## Dataset records
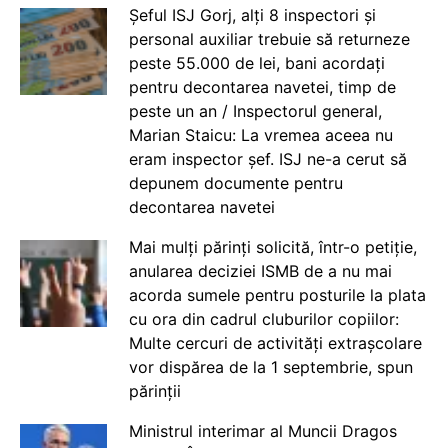
Șeful ISJ Gorj, alți 8 inspectori și
personal auxiliar trebuie să returneze
peste 55.000 de lei, bani acordați
pentru decontarea navetei, timp de
peste un an / Inspectorul general,
Marian Staicu: La vremea aceea nu
eram inspector șef. ISJ ne-a cerut să
depunem documente pentru
decontarea navetei
Mai mulți părinți solicită, într-o petiție,
anularea deciziei ISMB de a nu mai
acorda sumele pentru posturile la plata
cu ora din cadrul cluburilor copiilor:
Multe cercuri de activități extrașcolare
vor dispărea de la 1 septembrie, spun
părinții
Ministrul interimar al Muncii Dragos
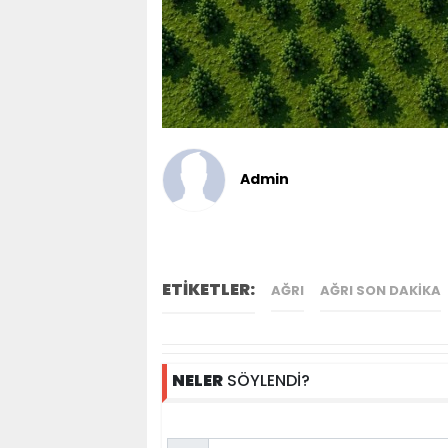
Admin
ETİKETLER:
AĞRI
AĞRI SON DAKIKA
NELER
SÖYLENDİ?
Name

## Job
Please pull out each line in the items above that contains the word "pentru" and list those lines.

## Task result
pentru decontarea navetei, timp de
depunem documente pentru
acorda sumele pentru posturile la plata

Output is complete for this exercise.